We'll sort out the food as we go.


----------



## Marko Tsourkan (Mar 12, 2013)

I am in whatever date is decided on.


----------



## Dream Burls (Mar 12, 2013)

Would prefer June 1st or 2nd, but will try to make it regardless of date.


----------



## turbochef422 (Mar 12, 2013)

I could only do Mondays but understand if Sunday is better for everyone. Sunday is just a busy day for me.


----------



## Seth (Mar 12, 2013)

I am definitely there. I will have to check with Abby to see if she is available.


----------



## knyfeknerd (Mar 12, 2013)

Can't commit, but will undoubtedly do my best to attend.
Thanks for hosting again Craig, you da man.


----------



## WildBoar (Mar 12, 2013)

Two weddings to attend Memorial weekend, and the MIL will not arrive to help w/ baby care until the following weekend :-( Not sure which days the weddings are on. Why the heck do people pick holiday weekends for weddings?!?


----------



## Mike9 (Mar 13, 2013)

I'm tied up that weekend too - then we're off to Texas first week in June. Oh well - better luck next time.


----------



## Notaskinnychef (Mar 14, 2013)

Damn, i want in, anyone got a bunch of extra air miles to throw at me lol. Have a great time all. 

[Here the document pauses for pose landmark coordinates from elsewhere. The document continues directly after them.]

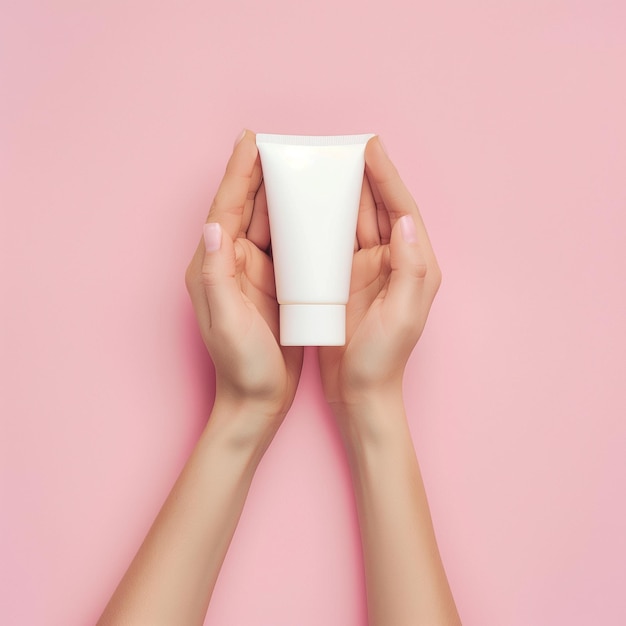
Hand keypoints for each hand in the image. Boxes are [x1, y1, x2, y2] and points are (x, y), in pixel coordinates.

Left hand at [186, 130, 302, 437]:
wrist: (258, 399)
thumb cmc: (241, 366)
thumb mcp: (227, 322)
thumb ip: (218, 274)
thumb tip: (214, 225)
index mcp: (215, 266)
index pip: (225, 208)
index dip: (238, 173)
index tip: (251, 140)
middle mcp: (231, 263)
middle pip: (245, 207)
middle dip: (260, 173)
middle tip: (280, 141)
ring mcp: (253, 272)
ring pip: (266, 221)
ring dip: (280, 192)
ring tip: (300, 164)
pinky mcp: (274, 284)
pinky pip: (285, 242)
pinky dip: (296, 221)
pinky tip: (313, 208)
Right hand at [319, 137, 440, 416]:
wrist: (359, 391)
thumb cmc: (383, 360)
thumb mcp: (403, 316)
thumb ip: (409, 268)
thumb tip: (403, 220)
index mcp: (412, 266)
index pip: (400, 210)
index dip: (386, 176)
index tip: (369, 147)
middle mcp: (391, 262)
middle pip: (377, 208)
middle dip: (362, 176)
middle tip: (341, 146)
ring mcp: (365, 270)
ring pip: (354, 221)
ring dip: (342, 193)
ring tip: (323, 166)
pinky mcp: (342, 281)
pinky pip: (332, 242)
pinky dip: (323, 222)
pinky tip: (307, 207)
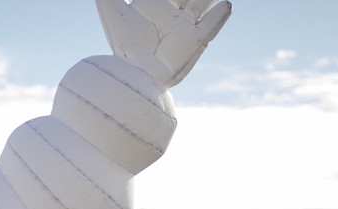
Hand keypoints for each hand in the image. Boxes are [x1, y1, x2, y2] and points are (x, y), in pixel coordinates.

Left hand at [96, 0, 232, 88]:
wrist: (135, 73)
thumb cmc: (121, 44)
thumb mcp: (112, 11)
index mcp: (153, 8)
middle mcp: (170, 18)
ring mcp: (183, 29)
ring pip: (201, 5)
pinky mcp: (193, 41)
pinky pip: (210, 26)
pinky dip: (219, 15)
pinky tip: (226, 4)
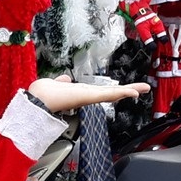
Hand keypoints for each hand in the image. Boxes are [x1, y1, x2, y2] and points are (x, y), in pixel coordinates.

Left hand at [26, 76, 151, 111]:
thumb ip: (61, 81)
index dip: (113, 90)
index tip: (125, 89)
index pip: (101, 91)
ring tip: (143, 89)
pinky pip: (109, 95)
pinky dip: (122, 93)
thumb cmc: (43, 94)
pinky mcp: (90, 97)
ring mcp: (89, 97)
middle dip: (126, 91)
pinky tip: (134, 92)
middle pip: (110, 93)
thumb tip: (64, 79)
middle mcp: (86, 96)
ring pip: (113, 94)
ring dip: (129, 90)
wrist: (37, 101)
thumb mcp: (55, 83)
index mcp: (80, 93)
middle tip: (142, 89)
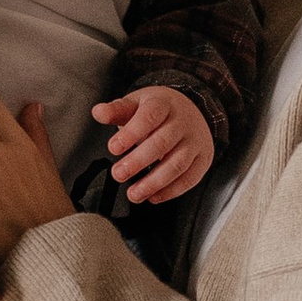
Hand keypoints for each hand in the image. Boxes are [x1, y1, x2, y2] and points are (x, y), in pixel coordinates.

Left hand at [93, 83, 214, 205]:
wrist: (192, 109)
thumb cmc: (158, 110)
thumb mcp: (136, 104)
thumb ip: (116, 110)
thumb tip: (98, 112)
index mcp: (163, 104)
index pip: (149, 117)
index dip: (131, 134)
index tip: (113, 148)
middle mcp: (182, 122)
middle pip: (162, 142)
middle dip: (138, 161)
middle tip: (118, 174)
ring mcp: (195, 141)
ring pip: (177, 164)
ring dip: (154, 182)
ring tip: (133, 194)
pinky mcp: (203, 159)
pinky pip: (190, 178)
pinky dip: (171, 191)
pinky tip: (153, 197)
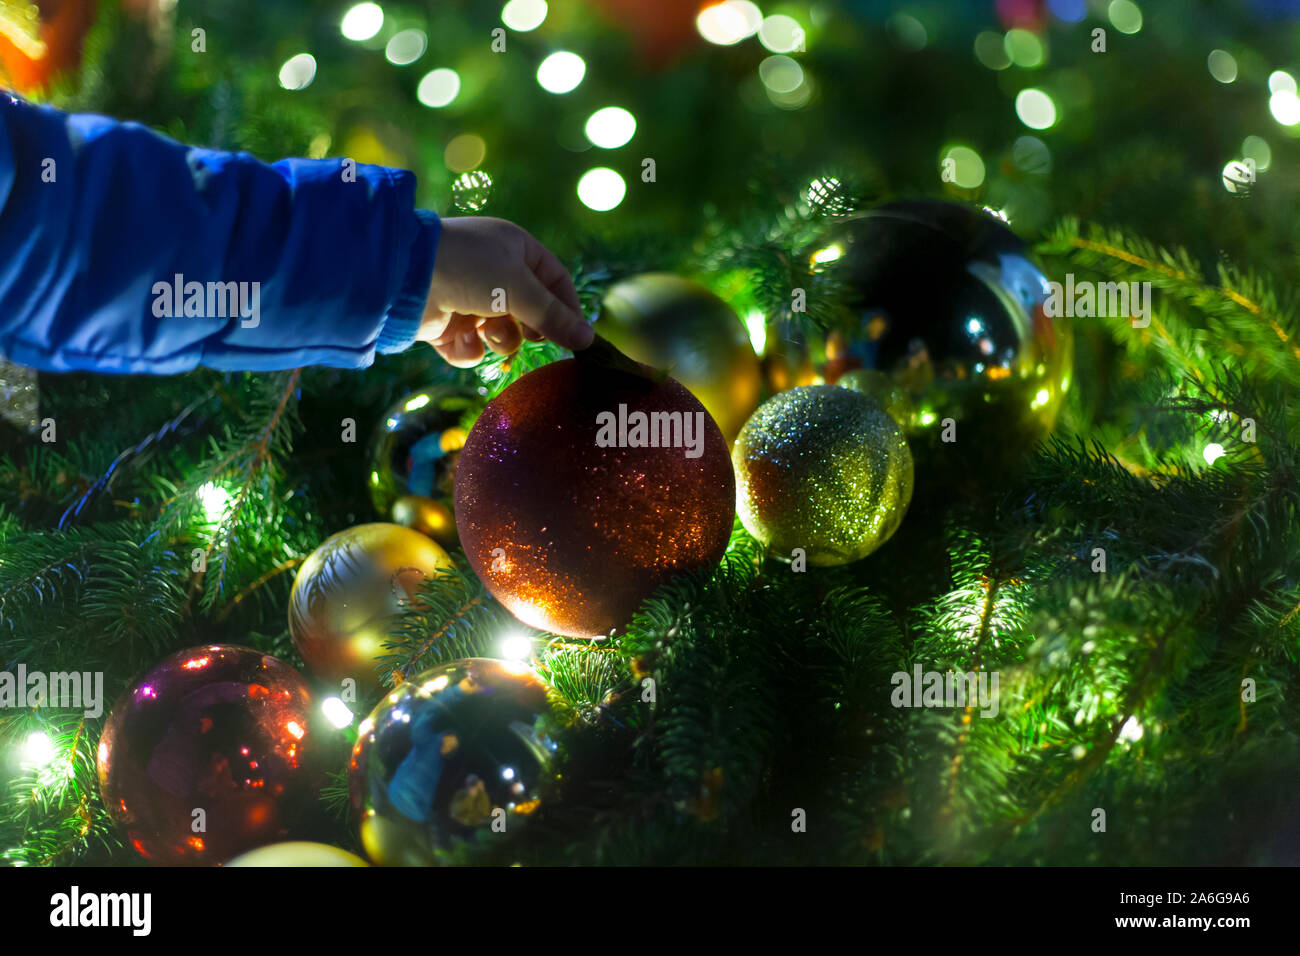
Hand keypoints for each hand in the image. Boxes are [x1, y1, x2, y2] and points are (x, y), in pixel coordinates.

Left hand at [419, 217, 593, 366]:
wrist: (404, 276)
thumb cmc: (469, 267)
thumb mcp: (520, 288)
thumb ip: (554, 317)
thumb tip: (588, 340)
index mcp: (514, 249)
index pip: (555, 280)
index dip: (567, 307)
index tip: (577, 335)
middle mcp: (493, 272)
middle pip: (531, 311)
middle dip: (531, 327)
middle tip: (531, 334)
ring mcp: (469, 300)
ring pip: (503, 333)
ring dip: (500, 338)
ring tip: (488, 331)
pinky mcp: (447, 326)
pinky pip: (471, 348)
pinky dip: (468, 349)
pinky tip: (458, 338)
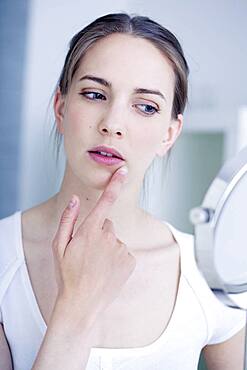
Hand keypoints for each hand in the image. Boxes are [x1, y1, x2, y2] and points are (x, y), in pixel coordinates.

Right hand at [51, 167, 136, 319]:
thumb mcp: (59, 246)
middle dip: (99, 232)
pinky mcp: (131, 261)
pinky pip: (124, 252)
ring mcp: (121, 249)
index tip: (124, 170)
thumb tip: (76, 199)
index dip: (115, 184)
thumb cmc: (67, 273)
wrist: (82, 304)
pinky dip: (117, 258)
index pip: (105, 202)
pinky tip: (107, 270)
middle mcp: (109, 237)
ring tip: (96, 264)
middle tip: (87, 252)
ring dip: (108, 247)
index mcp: (90, 231)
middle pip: (107, 224)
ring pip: (115, 239)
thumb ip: (68, 219)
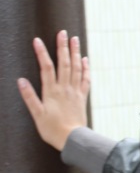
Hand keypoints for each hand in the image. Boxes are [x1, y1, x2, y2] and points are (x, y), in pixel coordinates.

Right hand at [17, 30, 89, 150]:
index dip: (42, 53)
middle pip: (64, 63)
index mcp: (52, 91)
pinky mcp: (82, 97)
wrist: (73, 139)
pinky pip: (85, 80)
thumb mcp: (37, 114)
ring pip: (76, 68)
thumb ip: (30, 97)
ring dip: (75, 53)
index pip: (46, 67)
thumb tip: (21, 81)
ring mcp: (75, 92)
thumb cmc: (52, 129)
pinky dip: (85, 68)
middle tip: (62, 33)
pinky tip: (85, 59)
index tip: (37, 40)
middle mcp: (64, 88)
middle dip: (62, 47)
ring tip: (75, 39)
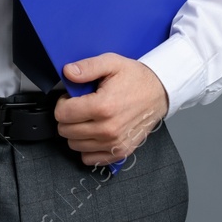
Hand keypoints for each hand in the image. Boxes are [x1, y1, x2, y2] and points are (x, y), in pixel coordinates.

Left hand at [53, 54, 169, 166]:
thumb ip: (87, 67)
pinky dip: (87, 148)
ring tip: (89, 118)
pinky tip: (94, 132)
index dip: (63, 103)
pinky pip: (90, 159)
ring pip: (75, 145)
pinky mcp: (120, 152)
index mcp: (103, 106)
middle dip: (68, 117)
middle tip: (80, 106)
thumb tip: (68, 72)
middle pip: (66, 131)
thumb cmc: (135, 78)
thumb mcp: (111, 62)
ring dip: (76, 132)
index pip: (63, 114)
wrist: (159, 92)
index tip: (72, 98)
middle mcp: (108, 128)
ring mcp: (114, 143)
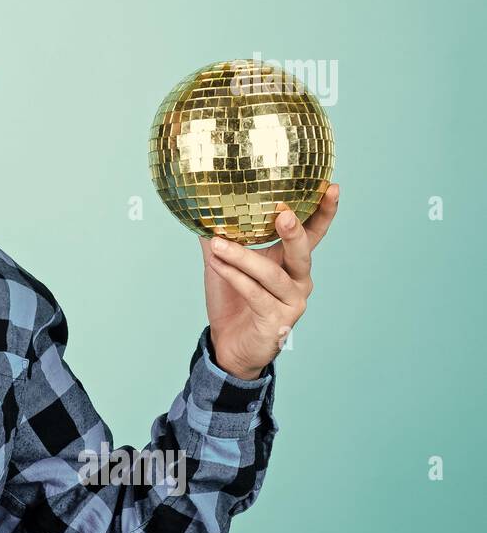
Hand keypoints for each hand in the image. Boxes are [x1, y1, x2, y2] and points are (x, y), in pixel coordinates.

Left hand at [199, 183, 340, 379]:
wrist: (228, 345)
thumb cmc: (231, 301)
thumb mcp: (223, 265)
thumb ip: (219, 237)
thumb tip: (200, 206)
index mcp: (291, 263)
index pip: (314, 233)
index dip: (324, 211)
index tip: (332, 187)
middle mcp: (299, 281)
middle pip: (302, 252)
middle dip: (294, 232)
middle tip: (282, 214)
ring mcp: (291, 303)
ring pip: (271, 274)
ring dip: (243, 257)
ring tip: (218, 244)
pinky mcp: (277, 322)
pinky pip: (255, 294)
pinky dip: (235, 278)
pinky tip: (217, 265)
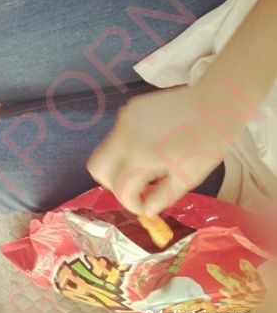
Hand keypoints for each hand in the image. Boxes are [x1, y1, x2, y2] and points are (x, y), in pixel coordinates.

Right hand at [87, 86, 231, 215]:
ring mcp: (124, 120)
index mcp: (140, 156)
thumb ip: (162, 197)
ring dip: (120, 165)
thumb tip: (146, 210)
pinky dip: (128, 146)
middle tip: (136, 187)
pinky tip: (152, 144)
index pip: (120, 188)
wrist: (216, 102)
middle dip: (112, 183)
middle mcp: (124, 137)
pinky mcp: (129, 109)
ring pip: (105, 150)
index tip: (146, 205)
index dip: (131, 203)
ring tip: (147, 166)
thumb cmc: (207, 143)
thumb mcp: (188, 178)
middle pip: (96, 168)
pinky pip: (118, 134)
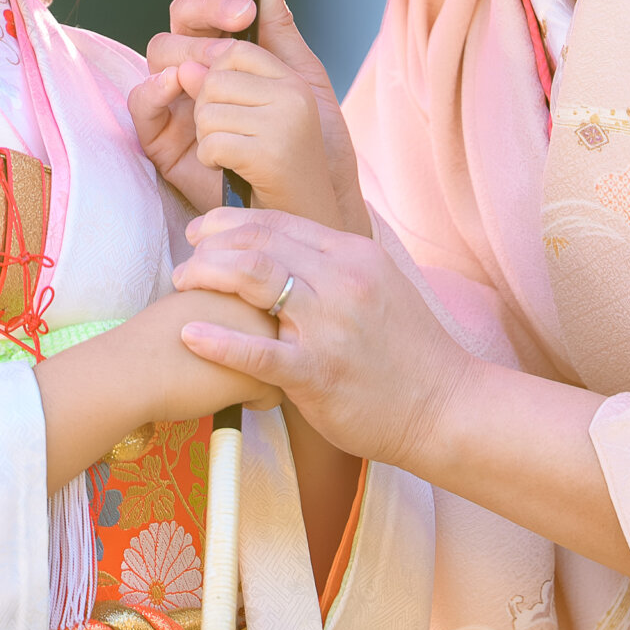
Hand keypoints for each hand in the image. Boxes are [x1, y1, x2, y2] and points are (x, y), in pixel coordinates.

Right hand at [128, 288, 285, 421]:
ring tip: (230, 382)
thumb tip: (222, 324)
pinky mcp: (261, 371)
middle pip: (277, 333)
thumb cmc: (147, 342)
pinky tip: (229, 400)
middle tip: (226, 363)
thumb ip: (212, 308)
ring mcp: (262, 336)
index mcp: (234, 284)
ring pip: (282, 363)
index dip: (246, 328)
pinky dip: (255, 402)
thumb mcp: (185, 307)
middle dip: (262, 348)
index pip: (261, 307)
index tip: (223, 339)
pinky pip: (274, 395)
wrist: (130, 369)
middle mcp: (255, 303)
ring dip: (264, 375)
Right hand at [140, 0, 368, 232]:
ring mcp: (178, 99)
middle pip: (181, 14)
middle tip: (242, 15)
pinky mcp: (162, 138)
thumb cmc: (310, 141)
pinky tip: (182, 84)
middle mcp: (199, 66)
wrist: (310, 200)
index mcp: (232, 46)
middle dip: (208, 4)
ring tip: (220, 62)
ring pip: (160, 51)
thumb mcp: (299, 74)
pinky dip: (157, 88)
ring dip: (190, 46)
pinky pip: (142, 102)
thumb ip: (278, 22)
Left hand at [172, 208, 629, 577]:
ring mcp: (330, 327)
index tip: (203, 231)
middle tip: (185, 259)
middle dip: (211, 245)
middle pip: (260, 243)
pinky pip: (259, 353)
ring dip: (208, 276)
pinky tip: (190, 334)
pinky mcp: (318, 374)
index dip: (232, 222)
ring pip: (255, 280)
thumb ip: (336, 266)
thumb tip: (289, 249)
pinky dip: (219, 341)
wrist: (447, 407)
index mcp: (354, 256)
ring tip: (182, 284)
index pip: (279, 221)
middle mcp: (342, 281)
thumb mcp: (378, 288)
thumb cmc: (408, 352)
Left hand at [186, 40, 338, 224]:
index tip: (217, 102)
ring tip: (228, 153)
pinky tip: (226, 169)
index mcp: (292, 80)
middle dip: (204, 109)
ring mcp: (285, 122)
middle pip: (214, 79)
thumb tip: (184, 68)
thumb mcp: (248, 120)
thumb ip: (218, 88)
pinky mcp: (270, 153)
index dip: (212, 72)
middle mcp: (293, 94)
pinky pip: (211, 143)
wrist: (303, 218)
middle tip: (223, 135)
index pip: (236, 51)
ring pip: (207, 112)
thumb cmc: (269, 171)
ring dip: (205, 138)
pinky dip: (209, 160)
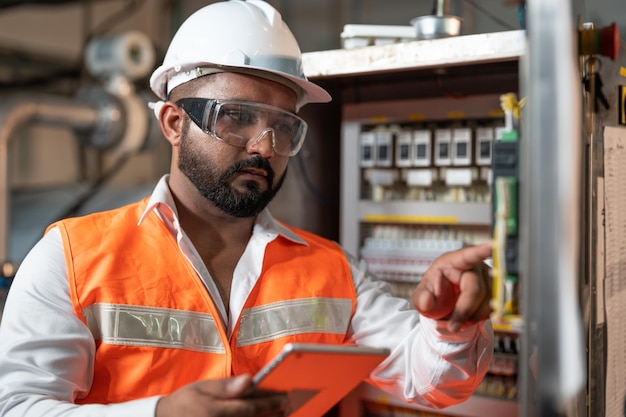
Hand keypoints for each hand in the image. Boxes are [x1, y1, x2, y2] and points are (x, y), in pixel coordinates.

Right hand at [156, 375, 288, 416]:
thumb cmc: (185, 401)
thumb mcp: (202, 388)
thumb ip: (226, 386)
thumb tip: (249, 380)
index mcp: (218, 411)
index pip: (251, 407)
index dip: (271, 402)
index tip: (285, 397)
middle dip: (273, 413)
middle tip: (288, 406)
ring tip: (280, 414)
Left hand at [412, 242, 491, 332]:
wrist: (444, 305)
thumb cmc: (434, 294)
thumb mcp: (421, 296)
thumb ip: (421, 298)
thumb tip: (426, 301)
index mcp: (454, 261)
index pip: (469, 255)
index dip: (481, 251)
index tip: (491, 245)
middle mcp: (475, 267)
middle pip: (476, 290)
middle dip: (464, 310)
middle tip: (453, 326)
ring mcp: (488, 279)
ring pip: (487, 302)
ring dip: (472, 316)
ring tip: (457, 317)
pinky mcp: (496, 292)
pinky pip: (493, 309)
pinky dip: (479, 318)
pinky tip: (468, 317)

Btw, what does ECG stand for


----------



## sachem allison (Mar 14, 2013)

east coast gathering


----------



## Notaskinnychef (Mar 14, 2013)

Ah, cool ty. That makes sense. Now I need to get in on an WCG or even WC canada G :knife:


----------



## JohnnyChance (Mar 14, 2013)

In if I can get the day off. Doesn't really matter which sunday it is for me, I work a double on all of them.


----------



## teppanchef (Mar 16, 2013)

woooaaahhh!!!


----------



## teppanchef (Mar 16, 2013)




----------



## marc4pt0 (Mar 16, 2013)

I certainly wouldnt mind trying to meet up with you guys. I'll keep my eyes open for the dates you all decide on and then see what I can do!


----------



## Igasho (Mar 16, 2013)

Skinny, we just need to organize a West Coast Gathering


----------



## WildBoar (Mar 16, 2013)

There was a WCG last year. I'm sure there will be more. Do a search on WCG for info.


----------